## YOUR INSTRUCTIONS
Do the three statements below agree with the abstract? For each, answer yes or no and quote the words of the abstract that settle it.
1. More 5FU was released from the sample with Si/Al = 19 than from the sample with Si/Al = 180.
2. QENS found 5FU undergoing localised diffusion in the zeolite Beta intersections in both samples.
3. The molecular dynamics simulations showed that higher molecular loading increased total drug mobility.

## EXTRACT PROVIDED
□ □ □

The effect of Si/Al ratio and drug loading level on the molecular behaviour and controlled release of 5-fluorouracil from zeolite H-Beta

Abstract

The controlled release of anticancer drug 5-fluorouracil (5FU) from zeolite H-Beta has been studied with varying zeolite composition (Si/Al = 19 and 180), and correlated with its molecular behaviour, studied by quasielastic neutron scattering (QENS) and classical molecular dynamics simulations. The study aimed to understand the effect of increasing the Brønsted acid adsorption site concentration on the release properties of these potential drug delivery materials. A factor of ∼1.5 more 5FU was released from the sample with Si/Al = 180 over the release period, consistent with TGA analysis showing a factor of ∼1.5 more drug was encapsulated in this sample, which may initially seem counterintuitive given that it contains far fewer adsorption sites. Notably, the scale parameter of release from the H-Beta sample with Si/Al = 19 was slightly faster, despite the lower total loading and therefore final amount released from this sample. This slightly faster relative release rate was initially attributed to a lower level of steric ‘crowding’ between 5FU molecules in the H-Beta-19 pore system and thus hindrance to molecular mobility compared to H-Beta-180, consistent with the lower observed molecular loading level. QENS studies probing 5FU molecular motions observed the 5FU to be undergoing localised diffusion in the zeolite Beta intersections in both samples, with a higher proportion of mobile molecules performing this motion in H-Beta-19. This suggested the increased total drug loading in H-Beta-180, and resulting steric hindrance in the pore system, is the significant factor in adsorbed drug behaviour, and potentially the relative release rate from these zeolites. Molecular dynamics simulations probed the effect of increasing the drug loading level in the Beta framework and supported that increasing molecular loading significantly hindered total drug mobility due to favourable molecule–molecule interactions in the pore system. The study illustrates the complex relationship between zeolite composition, resulting drug loading level, molecular behaviour, and subsequent release profiles in the design of microporous controlled release systems for anticancer drug delivery.

□ □ □

[Stored data entries]
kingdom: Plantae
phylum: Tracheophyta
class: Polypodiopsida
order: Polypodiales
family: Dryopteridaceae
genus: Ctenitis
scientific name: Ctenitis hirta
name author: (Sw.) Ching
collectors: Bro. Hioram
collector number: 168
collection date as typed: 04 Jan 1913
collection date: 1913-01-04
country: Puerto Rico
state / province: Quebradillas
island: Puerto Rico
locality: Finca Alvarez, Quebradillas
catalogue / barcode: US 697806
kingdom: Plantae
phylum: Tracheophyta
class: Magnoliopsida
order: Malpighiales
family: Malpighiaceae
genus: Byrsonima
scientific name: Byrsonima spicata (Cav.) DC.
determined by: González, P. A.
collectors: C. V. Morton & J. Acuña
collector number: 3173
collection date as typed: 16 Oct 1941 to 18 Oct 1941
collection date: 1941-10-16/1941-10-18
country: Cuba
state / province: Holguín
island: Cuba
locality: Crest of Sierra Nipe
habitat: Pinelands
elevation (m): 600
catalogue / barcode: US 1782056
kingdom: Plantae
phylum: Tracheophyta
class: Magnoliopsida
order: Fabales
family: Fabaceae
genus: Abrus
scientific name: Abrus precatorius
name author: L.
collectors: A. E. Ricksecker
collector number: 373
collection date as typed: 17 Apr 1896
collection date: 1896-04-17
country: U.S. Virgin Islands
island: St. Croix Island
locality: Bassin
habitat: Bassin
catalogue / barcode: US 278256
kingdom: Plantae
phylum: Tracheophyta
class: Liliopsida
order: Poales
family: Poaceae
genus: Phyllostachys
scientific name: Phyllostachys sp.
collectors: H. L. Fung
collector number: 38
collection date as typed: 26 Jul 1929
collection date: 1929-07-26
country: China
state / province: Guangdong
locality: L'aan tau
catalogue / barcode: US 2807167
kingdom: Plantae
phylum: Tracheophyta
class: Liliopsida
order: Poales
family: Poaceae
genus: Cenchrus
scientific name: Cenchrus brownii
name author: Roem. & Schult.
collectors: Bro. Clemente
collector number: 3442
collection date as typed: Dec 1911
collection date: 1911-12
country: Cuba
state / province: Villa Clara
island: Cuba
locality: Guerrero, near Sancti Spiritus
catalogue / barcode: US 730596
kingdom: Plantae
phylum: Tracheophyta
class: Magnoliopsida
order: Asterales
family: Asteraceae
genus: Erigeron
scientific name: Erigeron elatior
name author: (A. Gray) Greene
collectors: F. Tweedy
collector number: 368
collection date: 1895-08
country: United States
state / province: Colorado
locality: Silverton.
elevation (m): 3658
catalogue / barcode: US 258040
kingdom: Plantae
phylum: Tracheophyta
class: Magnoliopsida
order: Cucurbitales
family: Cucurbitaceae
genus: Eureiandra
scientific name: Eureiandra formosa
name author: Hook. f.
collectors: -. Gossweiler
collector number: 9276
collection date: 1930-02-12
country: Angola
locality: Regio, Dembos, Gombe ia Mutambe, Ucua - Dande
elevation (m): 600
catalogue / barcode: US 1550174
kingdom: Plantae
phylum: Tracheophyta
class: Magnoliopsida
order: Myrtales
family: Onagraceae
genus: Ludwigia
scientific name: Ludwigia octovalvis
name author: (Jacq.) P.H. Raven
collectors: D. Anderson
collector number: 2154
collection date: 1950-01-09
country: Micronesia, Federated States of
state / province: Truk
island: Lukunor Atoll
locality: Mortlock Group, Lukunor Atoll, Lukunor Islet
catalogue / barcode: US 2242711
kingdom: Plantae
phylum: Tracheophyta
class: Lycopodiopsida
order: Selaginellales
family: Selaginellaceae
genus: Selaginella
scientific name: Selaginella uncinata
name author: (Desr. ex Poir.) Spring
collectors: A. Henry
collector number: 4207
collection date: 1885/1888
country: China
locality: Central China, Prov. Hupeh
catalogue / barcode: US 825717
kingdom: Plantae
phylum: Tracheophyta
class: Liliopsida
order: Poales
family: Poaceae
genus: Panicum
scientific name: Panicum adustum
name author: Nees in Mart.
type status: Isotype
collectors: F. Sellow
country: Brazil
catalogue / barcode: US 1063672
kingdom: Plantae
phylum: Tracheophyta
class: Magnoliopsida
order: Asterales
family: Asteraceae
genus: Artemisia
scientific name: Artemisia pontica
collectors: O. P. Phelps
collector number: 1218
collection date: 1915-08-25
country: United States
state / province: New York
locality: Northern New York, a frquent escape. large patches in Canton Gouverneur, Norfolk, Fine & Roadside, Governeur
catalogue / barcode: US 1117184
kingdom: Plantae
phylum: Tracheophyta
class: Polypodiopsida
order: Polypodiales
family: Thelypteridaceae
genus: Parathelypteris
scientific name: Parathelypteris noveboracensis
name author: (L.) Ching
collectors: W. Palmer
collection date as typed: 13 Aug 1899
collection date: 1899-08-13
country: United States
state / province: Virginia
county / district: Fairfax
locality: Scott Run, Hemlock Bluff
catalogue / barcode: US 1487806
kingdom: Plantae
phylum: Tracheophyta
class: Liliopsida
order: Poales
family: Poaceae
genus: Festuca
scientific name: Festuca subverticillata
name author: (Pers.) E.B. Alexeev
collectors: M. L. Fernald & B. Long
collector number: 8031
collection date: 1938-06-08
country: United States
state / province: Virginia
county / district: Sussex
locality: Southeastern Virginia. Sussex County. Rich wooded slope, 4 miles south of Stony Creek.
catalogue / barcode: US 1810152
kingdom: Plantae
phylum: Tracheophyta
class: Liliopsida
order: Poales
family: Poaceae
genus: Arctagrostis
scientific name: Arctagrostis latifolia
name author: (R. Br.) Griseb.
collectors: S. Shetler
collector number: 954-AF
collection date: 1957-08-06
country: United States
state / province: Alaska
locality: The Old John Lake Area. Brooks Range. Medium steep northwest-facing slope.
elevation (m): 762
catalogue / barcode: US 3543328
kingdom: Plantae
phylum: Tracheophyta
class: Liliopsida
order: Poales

□ □ □

## SOLVED PROBLEM
1. No: "A factor of ∼1.5 more 5FU was released from the sample with Si/Al = 180 over the release period"
2. Yes: "observed the 5FU to be undergoing localised diffusion in the zeolite Beta intersections in both samples"
3. No: "increasing molecular loading significantly hindered total drug mobility"